Restate the entries word for word, omitting nothing.

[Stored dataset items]
########################################
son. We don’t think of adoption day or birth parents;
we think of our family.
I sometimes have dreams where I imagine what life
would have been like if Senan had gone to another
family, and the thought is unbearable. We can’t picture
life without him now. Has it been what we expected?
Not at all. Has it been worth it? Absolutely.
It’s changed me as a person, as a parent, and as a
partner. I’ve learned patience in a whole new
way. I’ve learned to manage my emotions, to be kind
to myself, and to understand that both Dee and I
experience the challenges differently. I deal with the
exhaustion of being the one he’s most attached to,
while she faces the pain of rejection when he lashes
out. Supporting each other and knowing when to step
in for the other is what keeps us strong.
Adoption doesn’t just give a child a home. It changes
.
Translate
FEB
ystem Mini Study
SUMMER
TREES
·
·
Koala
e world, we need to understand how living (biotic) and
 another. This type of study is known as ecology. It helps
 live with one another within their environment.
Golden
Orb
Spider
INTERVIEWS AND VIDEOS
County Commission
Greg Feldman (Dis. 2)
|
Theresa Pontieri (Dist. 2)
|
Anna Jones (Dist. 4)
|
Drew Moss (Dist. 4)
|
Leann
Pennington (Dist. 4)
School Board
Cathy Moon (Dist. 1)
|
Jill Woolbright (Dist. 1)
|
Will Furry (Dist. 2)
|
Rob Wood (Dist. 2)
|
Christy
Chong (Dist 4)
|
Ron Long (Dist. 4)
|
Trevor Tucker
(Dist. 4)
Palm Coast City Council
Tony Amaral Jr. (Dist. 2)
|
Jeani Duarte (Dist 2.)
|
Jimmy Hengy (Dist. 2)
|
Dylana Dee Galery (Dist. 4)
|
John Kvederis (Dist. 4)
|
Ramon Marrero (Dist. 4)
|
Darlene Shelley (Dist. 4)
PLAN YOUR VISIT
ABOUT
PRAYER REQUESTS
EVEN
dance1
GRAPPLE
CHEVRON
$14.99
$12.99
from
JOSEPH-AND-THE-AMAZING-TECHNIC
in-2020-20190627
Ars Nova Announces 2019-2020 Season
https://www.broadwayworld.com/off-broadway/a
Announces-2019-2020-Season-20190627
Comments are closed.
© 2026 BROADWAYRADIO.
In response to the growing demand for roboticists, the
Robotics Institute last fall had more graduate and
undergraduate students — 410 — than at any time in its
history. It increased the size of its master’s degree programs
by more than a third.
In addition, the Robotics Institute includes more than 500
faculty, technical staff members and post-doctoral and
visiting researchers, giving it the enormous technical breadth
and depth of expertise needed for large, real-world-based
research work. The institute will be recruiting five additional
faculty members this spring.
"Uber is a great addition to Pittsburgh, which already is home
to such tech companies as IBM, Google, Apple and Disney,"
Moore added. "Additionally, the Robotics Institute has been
########################################
**RESULT OF THIS EXERCISE**
son. We don’t think of adoption day or birth parents;
we think of our family.
I sometimes have dreams where I imagine what life
would have been like if Senan had gone to another
family, and the thought is unbearable. We can’t picture
life without him now. Has it been what we expected?
Not at all. Has it been worth it? Absolutely.
It’s changed me as a person, as a parent, and as a
partner. I’ve learned patience in a whole new
way. I’ve learned to manage my emotions, to be kind
to myself, and to understand that both Dee and I
experience the challenges differently. I deal with the
exhaustion of being the one he’s most attached to,
while she faces the pain of rejection when he lashes
out. Supporting each other and knowing when to step
in for the other is what keeps us strong.
Adoption doesn’t just give a child a home. It changes
.
Translate
FEB
ystem Mini Study
SUMMER
TREES
·
·
Koala
e world, we need to understand how living (biotic) and
 another. This type of study is known as ecology. It helps
 live with one another within their environment.
Golden
Orb
Spider
INTERVIEWS AND VIDEOS
County Commission
Greg Feldman (Dis. 2)
|
Theresa Pontieri (Dist. 2)
|
Anna Jones (Dist. 4)
|
Drew Moss (Dist. 4)
|
Leann
Pennington (Dist. 4)
School Board
Cathy Moon (Dist. 1)
|
Jill Woolbright (Dist. 1)
|
Will Furry (Dist. 2)
|
Rob Wood (Dist. 2)
|
Christy
Chong (Dist 4)
|
Ron Long (Dist. 4)
|
Trevor Tucker
(Dist. 4)
Palm Coast City Council
Tony Amaral Jr. (Dist. 2)
|
Jeani Duarte (Dist 2.)
|
Jimmy Hengy (Dist. 2)
|
Dylana Dee Galery (Dist. 4)
|
John Kvederis (Dist. 4)
|
Ramon Marrero (Dist. 4)
|
Darlene Shelley (Dist. 4)
PLAN YOUR VISIT
ABOUT
PRAYER REQUESTS
EVEN
dance1
GRAPPLE
CHEVRON
$14.99
$12.99
from
JOSEPH-AND-THE-AMAZING-TECHNIC
in-2020-20190627
Ars Nova Announces 2019-2020 Season
https://www.broadwayworld.com/off-broadway/a
Announces-2019-2020-Season-20190627
Comments are closed.
© 2026 BROADWAYRADIO.
In response to the growing demand for roboticists, the
Robotics Institute last fall had more graduate and
undergraduate students — 410 — than at any time in its
history. It increased the size of its master’s degree programs
by more than a third.
In addition, the Robotics Institute includes more than 500
faculty, technical staff members and post-doctoral and
visiting researchers, giving it the enormous technical breadth
and depth of expertise needed for large, real-world-based
research work. The institute will be recruiting five additional
faculty members this spring.
"Uber is a great addition to Pittsburgh, which already is home
to such tech companies as IBM, Google, Apple and Disney,"
Moore added. "Additionally, the Robotics Institute has been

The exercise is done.